新常用漢字:『かなづかい入門』 ― 2008-07-02
2008/07/02 當山日出夫
白石良夫.『かなづかい入門』(平凡社新書).平凡社.2008
これほど、簡潔に「かなづかい」ということを説明した本を、他に知らない。たしかに、日本語の表記・書記にかかわる専門書の類は、かなり出版されている。その多くは、日本語の歴史(それも、かなり古い時代)についてのものが多い。
近年、明治以降の言語研究のひとつとして「かなづかい」が、学会発表のテーマになったりしている。しかし、これも、やはり、専門の研究者向けである。 『かなづかい入門』についていえば、まさに、(新)常用漢字が議論されようとしている中で、この本が出たことの意義は大きい。

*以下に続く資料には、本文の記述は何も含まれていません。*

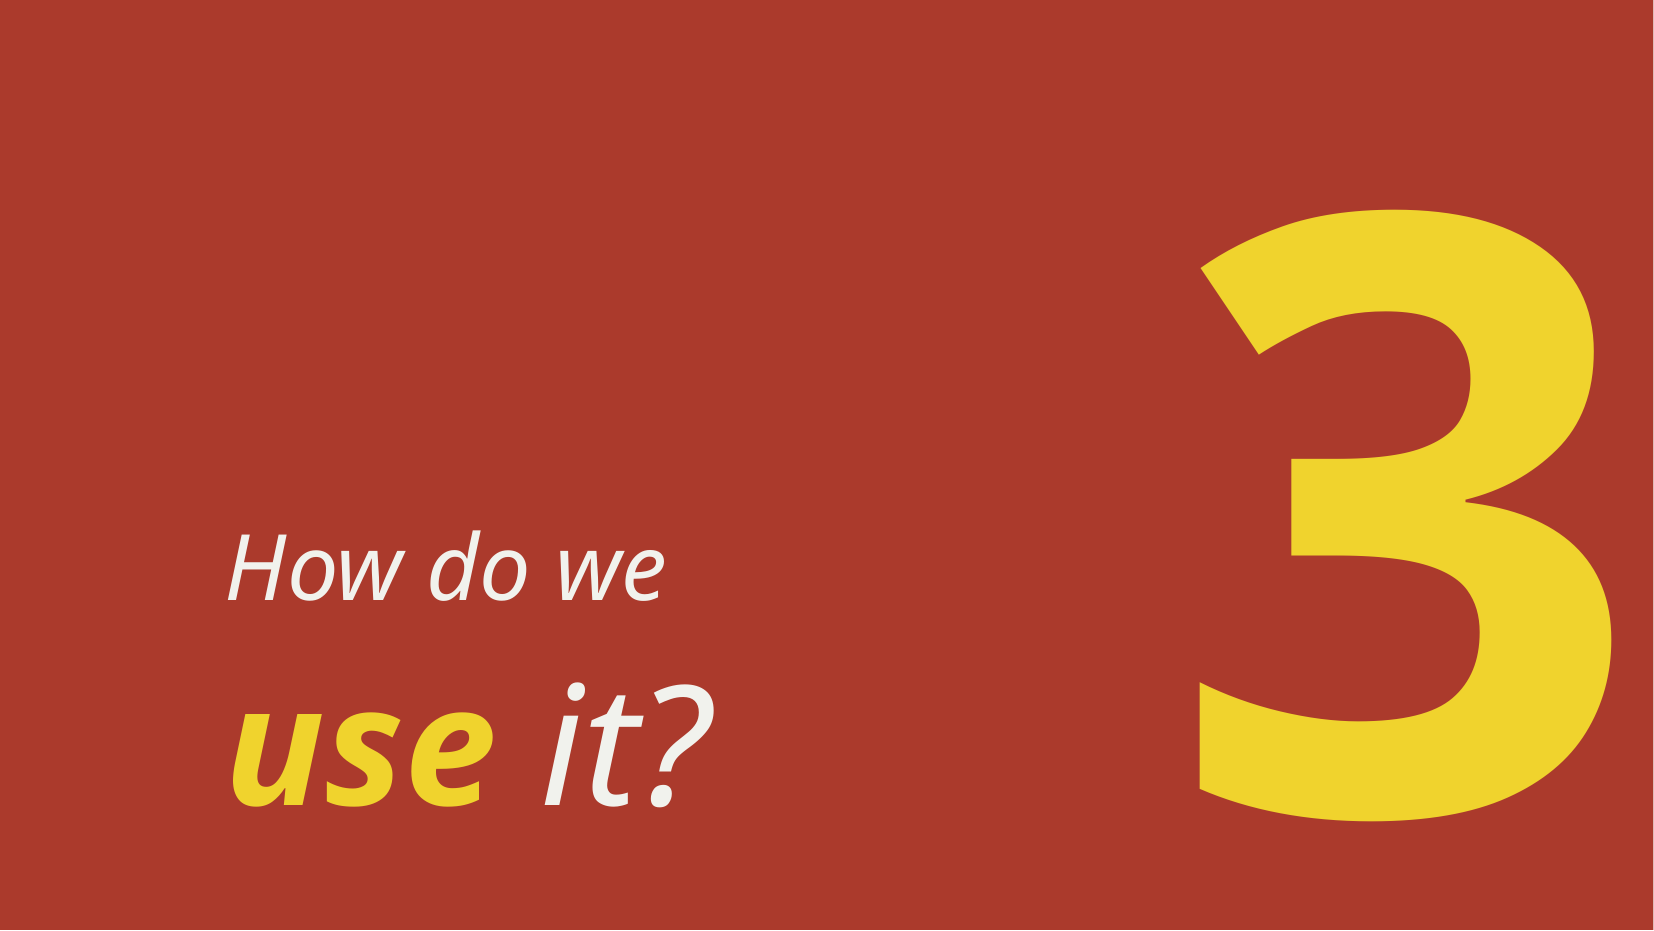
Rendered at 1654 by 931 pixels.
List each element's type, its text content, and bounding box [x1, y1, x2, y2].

(新)常用漢字がどうなるにせよ、より広い範囲で考えるならば、それは、すくなくとも現代の、さらには、未来の「日本語の表記」を考えることにつながる。だが、「日本語の表記」という意識なしに、「この字がはいる/はいらない」「この字はいれるべきか」のレベルの議論が横行しているのが、実際ではあるかもしれない。
考えてみればすぐにわかる。漢字だけで日本語を書いているわけではない。ひらがな・カタカナ、それに、ローマ字、各種の記号類、それらを総合して、日本語の表記がなりたっている。
この本で対象としている、「現代仮名遣」と「歴史的仮名遣」を、「常用漢字(新字体)」と、「旧漢字(正字体)」の用語に、おきかえて読んでみると、面白い。というより、私は、そのように読んでしまったのであるが。
「歴史的仮名遣」が一種の虚構の存在であるならば、同様に、旧字体(正字体)も、虚構でしかない。このことが分からずに、いたずらに、「旧字・旧仮名遣」にこだわる人が多いのは、どうしてであろうか。
ともあれ、(新)常用漢字を考えるとき、必読の一冊であることは確かである。